Investors widely expected the central bank to ease policy further, having cut interest rates twice since June and trimmed banks' required reserves three times since last November.
But a seeming recent preference for using money market operations over interest rates to boost liquidity conditions in the economy is seen as a sign of the policy dilemma facing a central bank and a government super hawkish on inflation and wary of aggressive rate cuts.
China's economic growth has slowed for six straight quarters and analysts expect the trend to extend to a seventh when third quarter GDP data for 2012 is published. Growth in Q2 was 7.6 percent, its slackest in more than three years.
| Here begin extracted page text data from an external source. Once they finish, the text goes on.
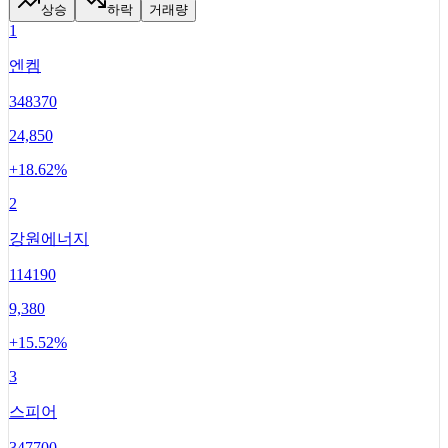
상승
하락
거래량
1
엔켐
348370
24,850
+
18.62
%
2
강원에너지
114190
9,380
+
15.52
%
3
스피어
347700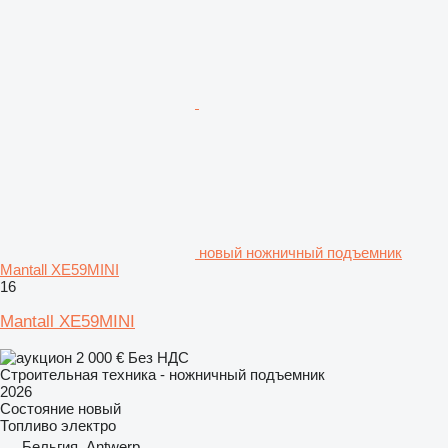
новый ножничный подъемник
Mantall XE59MINI
16
Mantall XE59MINI
2 000 €
Без НДС
Строительная техника - ножничный подъемник
2026
Состояние
новый
Топливо
электро
Бельгия, Antwerp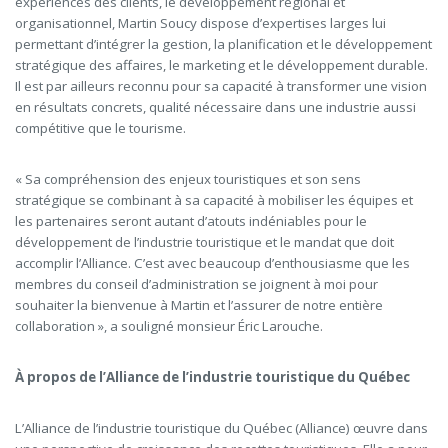
expériences des clients, le développement régional et
organisationnel, Martin Soucy dispose d’expertises larges lui
permettant d’intégrer la gestion, la planification et le développement
stratégique des affaires, le marketing et le développement durable.
Il est par ailleurs reconnu pour sa capacité à transformer une vision
en résultats concrets, qualité nécessaire dans une industrie aussi
compétitive que le tourisme.
« Sa compréhension des enjeux touristiques et son sens
stratégique se combinant à sa capacité à mobiliser les équipes et
les partenaires seront autant d’atouts indéniables pour le
développement de l’industrie touristique et le mandat que doit
accomplir l’Alliance. C’est avec beaucoup d’enthousiasme que les
membres du conseil d’administration se joignent à moi pour
souhaiter la bienvenue à Martin et l’assurer de notre entière
collaboration », a souligné monsieur Éric Larouche.
À propos de l’Alliance de l’industrie touristique du Québec
L’Alliance de l’industrie touristique du Québec (Alliance) œuvre dans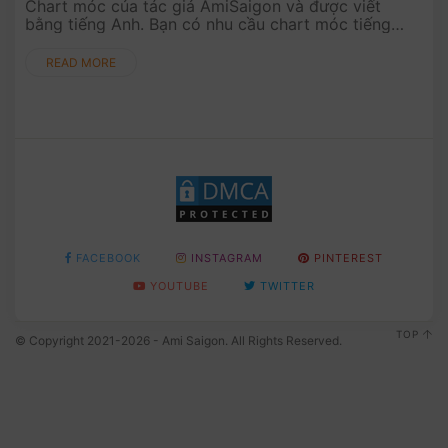
Chart móc của tác giả AmiSaigon và được viết
bằng tiếng Anh. Bạn có nhu cầu chart móc tiếng
Việt xin hãy comment bên dưới nhé!.
READ MORE
FACEBOOK
INSTAGRAM
PINTEREST
YOUTUBE
TWITTER
TOP
© Copyright 2021-2026 - Ami Saigon. All Rights Reserved.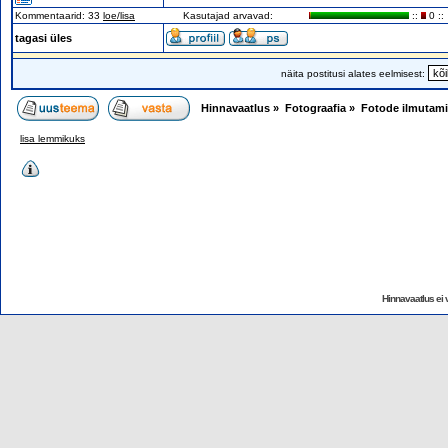
Kommentaarid: 33
loe/lisa
Kasutajad arvavad:
::
0 ::
tagasi üles
näita postitusi alates eelmisest:
Hinnavaatlus
»
Fotograafia
»
Fotode ilmutam
lisa lemmikuks
Hinnavaatlus ei v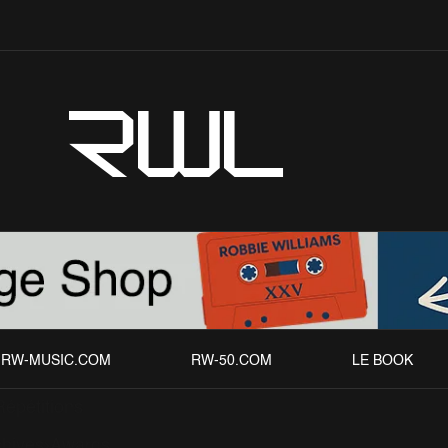
RWL
RW-MUSIC.COM
RW-50.COM
LE BOOK
Répétitions
chives
Awards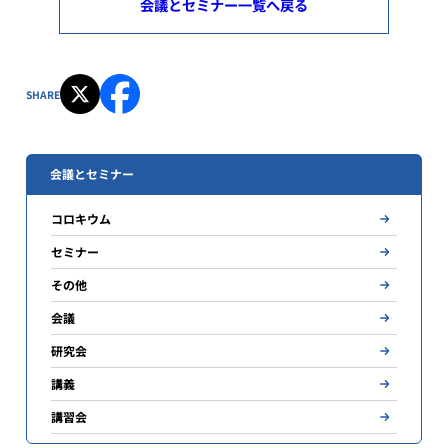
会議とセミナー一覧へ戻る
SHARE
会議とセミナー
コロキウム
セミナー
その他
会議
研究会
講義
講習会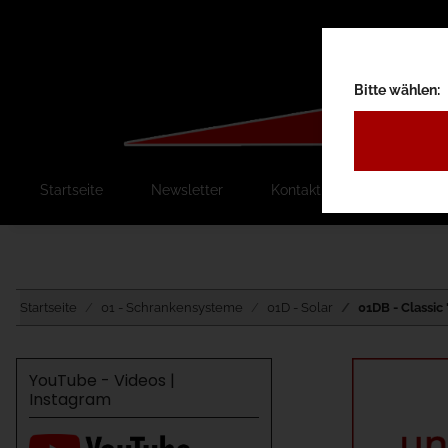
Bitte wählen:
Startseite
Newsletter
Kontakt
Ausschreib
Startseite
01 - Schrankensysteme
01D - Solar
01DB - Classic
YouTube - Videos |
Instagram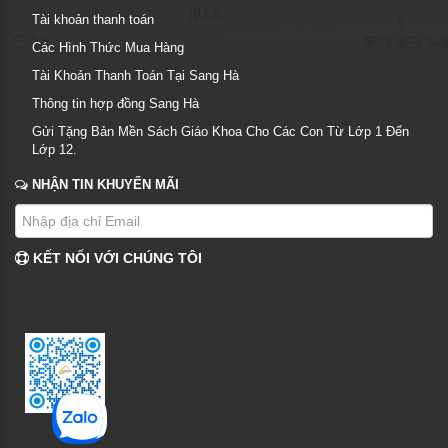
Tài khoản thanh toán
Các Hình Thức Mua Hàng
Tài Khoản Thanh Toán Tại Sang Hà
Thông tin hợp đồng Sang Hà
Gửi Tặng Bản Mền Sách Giáo Khoa Cho Các Con Từ Lớp 1 Đến
Lớp 12.
NHẬN TIN KHUYẾN MÃI
KẾT NỐI VỚI CHÚNG TÔI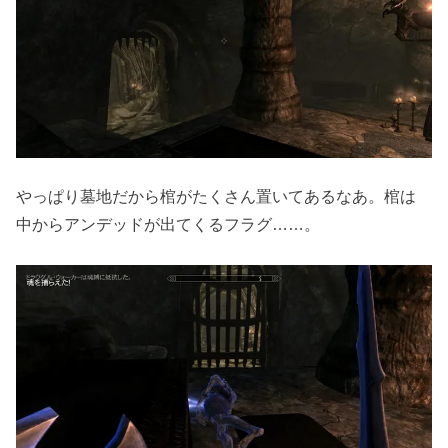
やっぱり墓地だから棺がたくさん置いてあるなあ。棺は
中からアンデッドが出てくるフラグ……。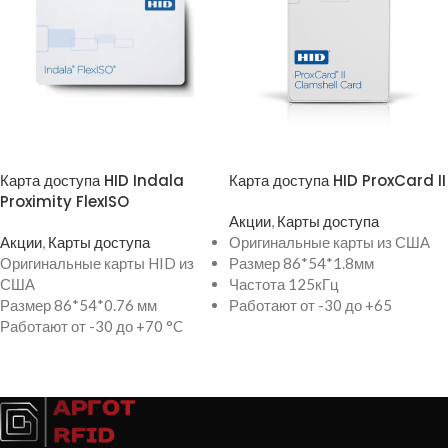
ПРОСМОТР ТОВАРА
ПРОСМОТР ТОВАРА
Карта доступа HID Indala
Карта доступа HID ProxCard II
Proximity FlexISO
Акции
,
Карты доступа
Акции
,
Карты доступа
Оригинальные карты из США
Оригинальные карты HID из
Размер 86*54*1.8мм
США
Частота 125кГц
Размер 86*54*0.76 мм
Работают от -30 до +65
Работают от -30 до +70 °C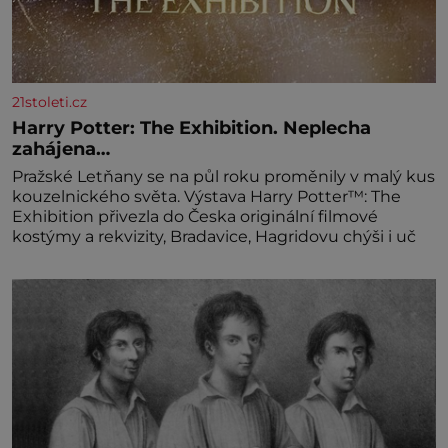
21stoleti.cz
Harry Potter: The Exhibition. Neplecha
zahájena…
Pražské Letňany se na půl roku proměnily v malý kus
kouzelnického světa. Výstava Harry Potter™: The
Exhibition přivezla do Česka originální filmové
kostýmy a rekvizity, Bradavice, Hagridovu chýši i uč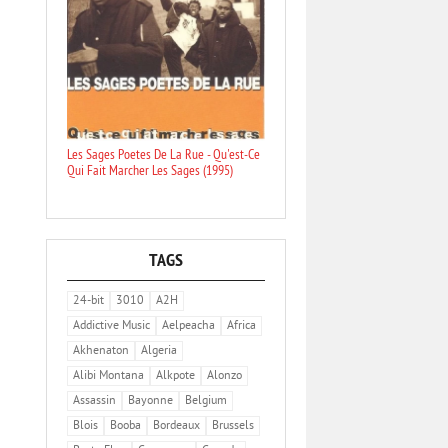
Les Sages Poetes De La Rue - Qu'est-Ce
Qui Fait Marcher Les Sages (1995)
TAGS
24-bit
3010
A2H
Addictive Music
Aelpeacha
Africa
Akhenaton
Algeria
Alibi Montana
Alkpote
Alonzo
Assassin
Bayonne
Belgium
Blois
Booba
Bordeaux
Brussels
Recent data have cemented views that growth for the full year will be its lowest since 1999 and could fall below 8 percent.
Officials last week revealed they had given the green light to 60 infrastructure projects worth more than $150 billion, as Beijing seeks to energise the economy. The announcement fuelled investor hopes the world's growth engine may get a lift in the fourth quarter of the year and beyond.
China's powerful economic planning body, the National Development and Reform Commission, announced approvals for projects that analysts estimate total more than 1 trillion yuan, roughly a quarter of the total size of the massive stimulus package unleashed in response to the global financial crisis in 2008.
Chinese President Hu Jintao urged Asia-Pacific nations on Saturday to speed up infrastructure development to help face the "grave challenges" from the global economy.
Fixed asset investment contributed 3.9 percentage points to China's 7.6 percent Q2 growth.